Un courrier m’arriva à Bayonne, qui avoit été précédé de deux autres qui, pour ne me pas manquer, avoient pris, l’un par Vittoria, l’autre par Pampelune. Tous trois apparemment portoient des duplicata, car je n’ai point vu les dépêches des deux autres. Je fus agréablement surpris de celles qui me trouvèrent à Bayonne. C’étoit la réponse à celle que j’avois faite et à ce que m’avoit apporté Bannière. Le cardinal y avoit vu fort nettement mon sentiment sur la préséance et sur la sortie du conseil de ceux qu’elle blessoit.

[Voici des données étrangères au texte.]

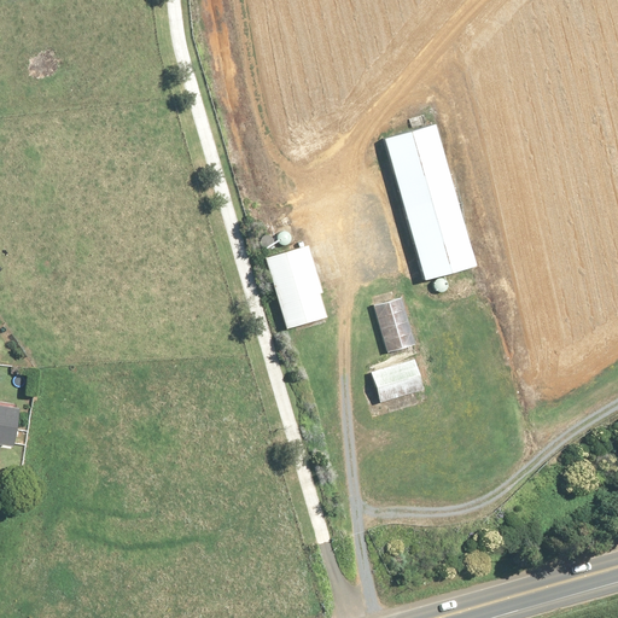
[(423,280),(427,279),(431,293),(448,290),(443,274),(473,266),(433,126),(383,140),(423,280)]
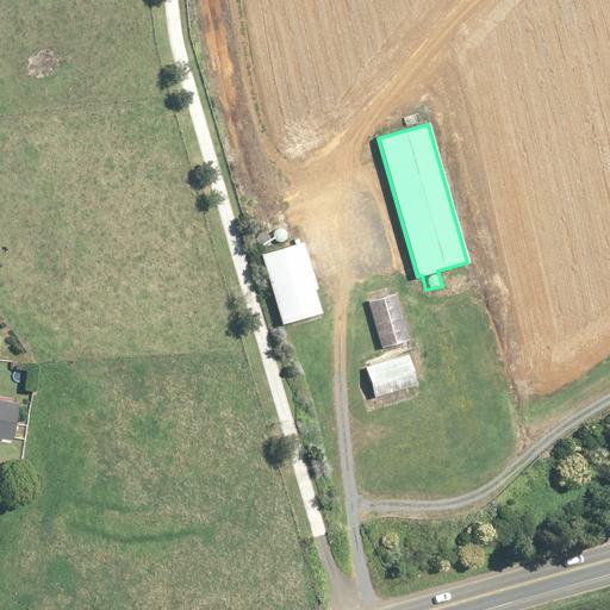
[(281,324),(325,311),(318,288),(305,242),(261,255),(281,324)]
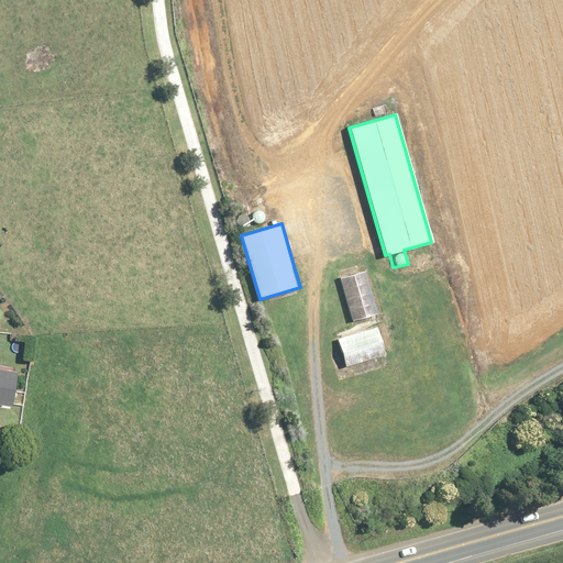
[(378,313),(364,272),(340,279),(353,321),(378,313)]
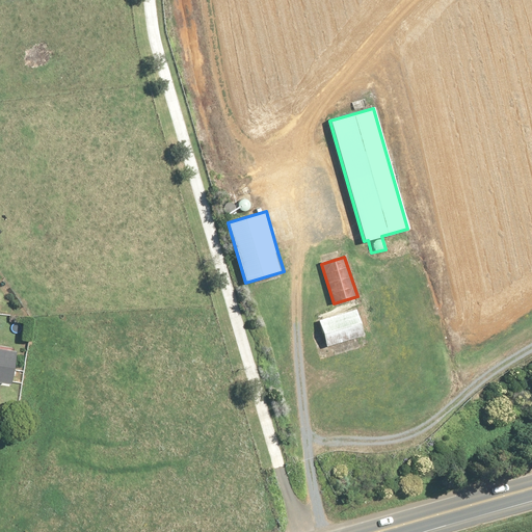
[(364,336),(356,310),(319,320),(326,346),(364,336)]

Il pouvoit bien avoir aussi aperçu ce que je pensois de sa prétendue cabale. Enfin il avoit vu que son éloquence entortillée, ses prétextes recherchés et appuyés, ni la crainte de lui déplaire, ne pouvoient me retenir en Espagne. Peut-être les courriers qui m’étoient allés chercher jusqu’à Madrid me portoient-ils des ordres si positifs qu’ils m’eussent embarrassé, qu’il n’étoit plus temps de me donner en deçà des Pyrénées, et que ce fut pour cela que je reçus à Bayonne ce troisième courrier avec des lettres ajustées pour le lieu, au cas qu’il m’y trouvât, comme il arriva, avec ordre de m’y attendre, et peut-être de rebrousser chemin avec ses dépêches au bout d’un certain temps que j’aurois reçu en Espagne celles qui m’y étoient portées par les deux courriers qui avoient passé et qui ne m’avoient point rencontré, car ces sortes de ruses étoient tout à fait dans le caractère du cardinal Dubois. Quoi qu’il en soit, j’ouvris sa lettre avec curiosité.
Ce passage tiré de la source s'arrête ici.